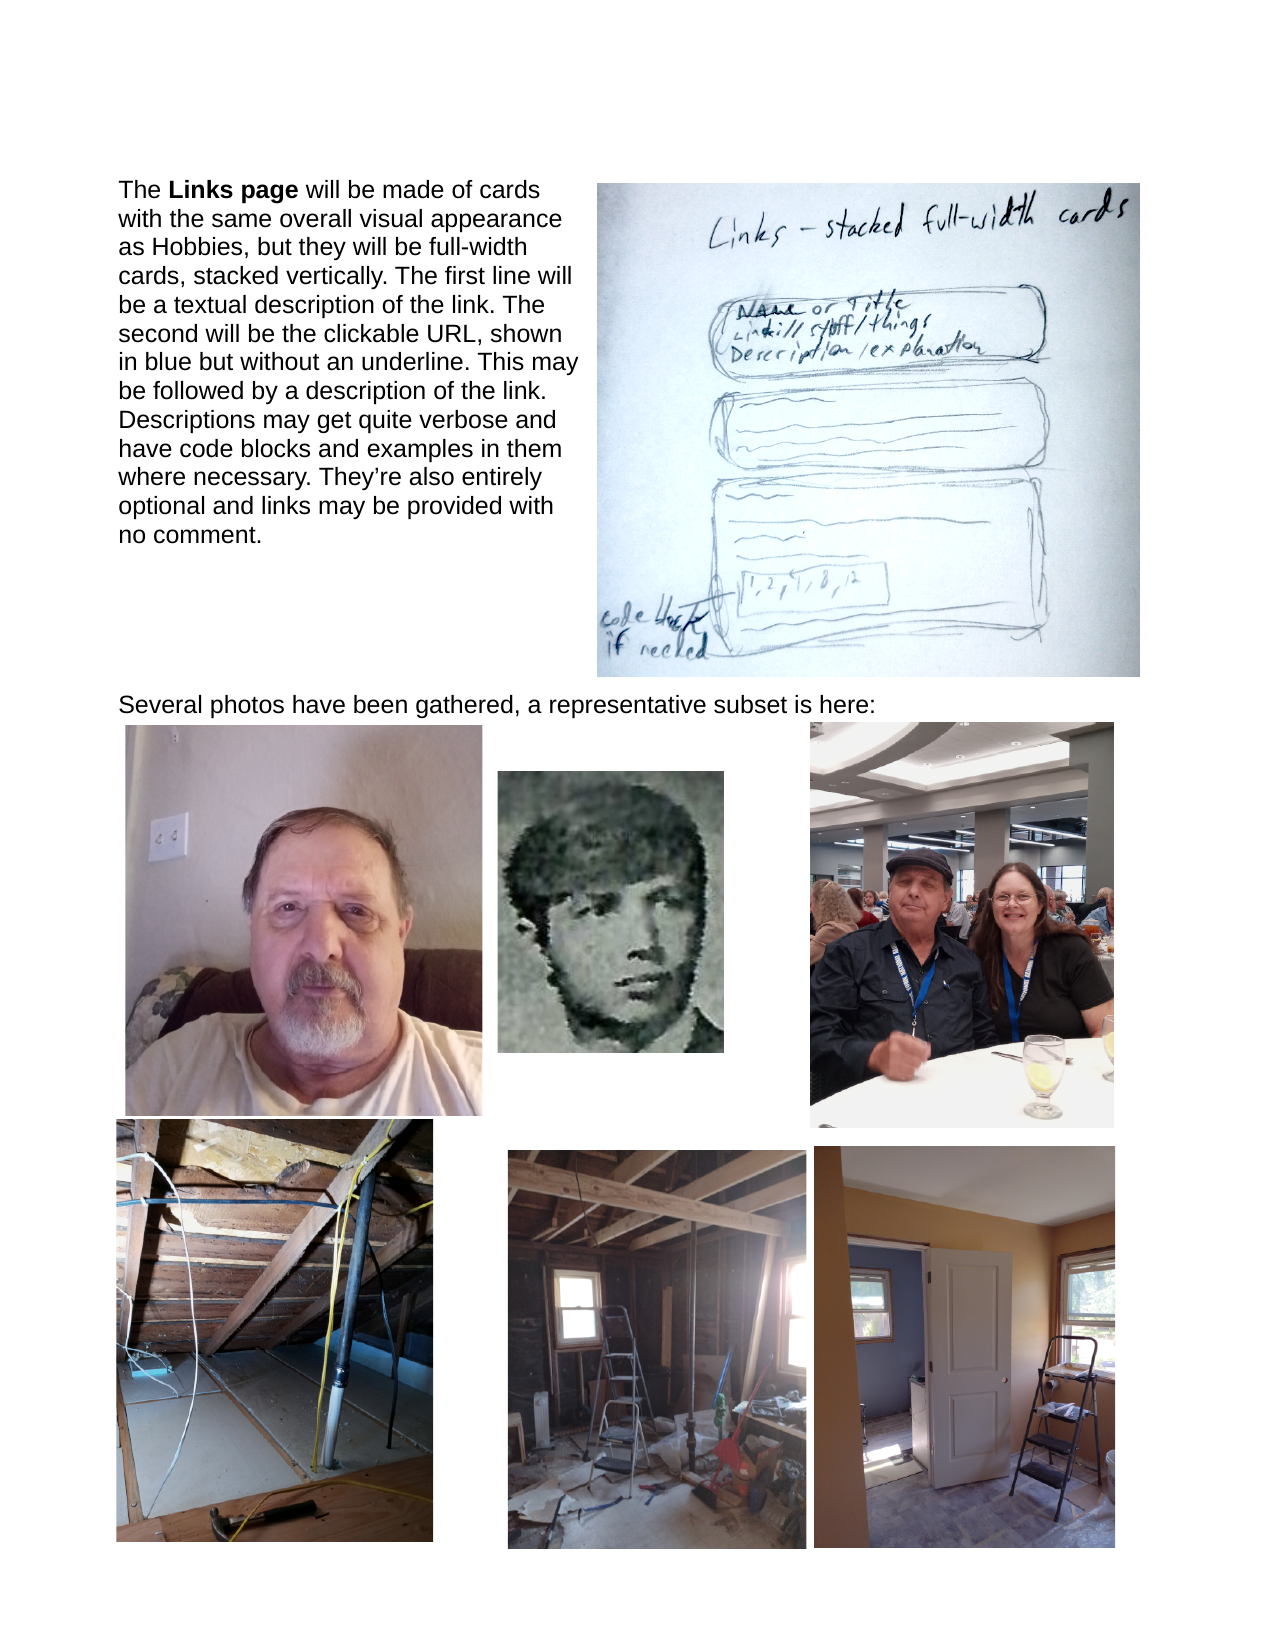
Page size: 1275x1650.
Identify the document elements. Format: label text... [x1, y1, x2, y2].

picture [597, 183, 1140, 677]
text The Links page will be made of cards with the same overall visual appearance as Hobbies, but they will be full-width cards, stacked vertically. The first line will be a textual description of the link. The second will be the clickable URL, shown in blue but without an underline. This may be followed by a description of the link. Descriptions may get quite verbose and have code blocks and examples in them where necessary. They’re also entirely optional and links may be provided with no comment. [118, 175, 1157, 548]
picture [497, 771, 724, 1053]
picture [814, 1146, 1116, 1548]
picture [125, 725, 483, 1116]
picture [507, 1150, 807, 1549]
picture [116, 1119, 434, 1542]
text Several photos have been gathered, a representative subset is here: [118, 690, 1157, 719]
picture [810, 722, 1114, 1128]
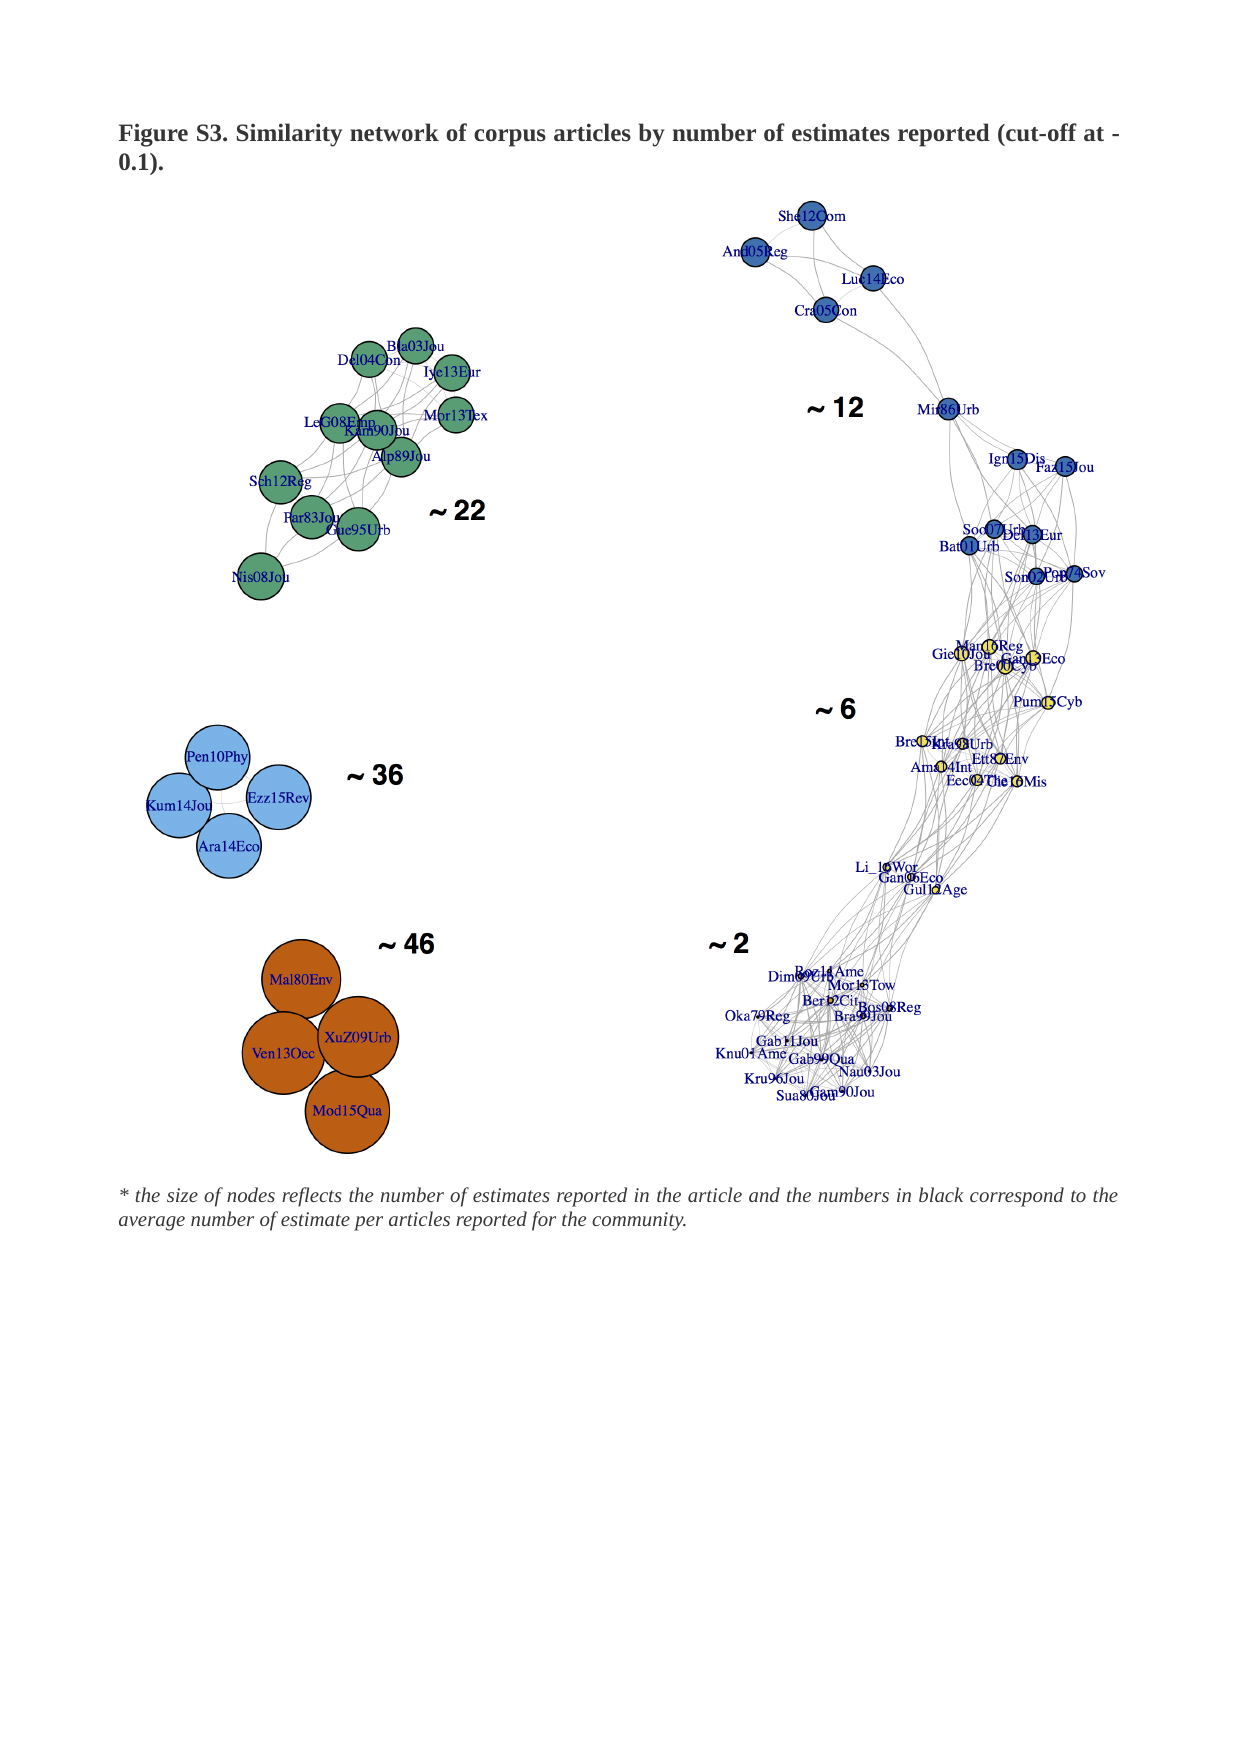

◆ To do: Redo the lines running from the start through the line containing "picture [125, 725, 483, 1116]", with "document elements" changed to "page elements" and nothing else altered. Don't include the pictures in your answer.

◆ Answer to the problem:
Page size: 1275x1650.
Identify the page elements. Format: label text... [x1, y1, x2, y2].

picture [597, 183, 1140, 677]
text The Links page will be made of cards with the same overall visual appearance as Hobbies, but they will be full-width cards, stacked vertically. The first line will be a textual description of the link. The second will be the clickable URL, shown in blue but without an underline. This may be followed by a description of the link. Descriptions may get quite verbose and have code blocks and examples in them where necessary. They’re also entirely optional and links may be provided with no comment. [118, 175, 1157, 548]
picture [497, 771, 724, 1053]
picture [814, 1146, 1116, 1548]
picture [125, 725, 483, 1116]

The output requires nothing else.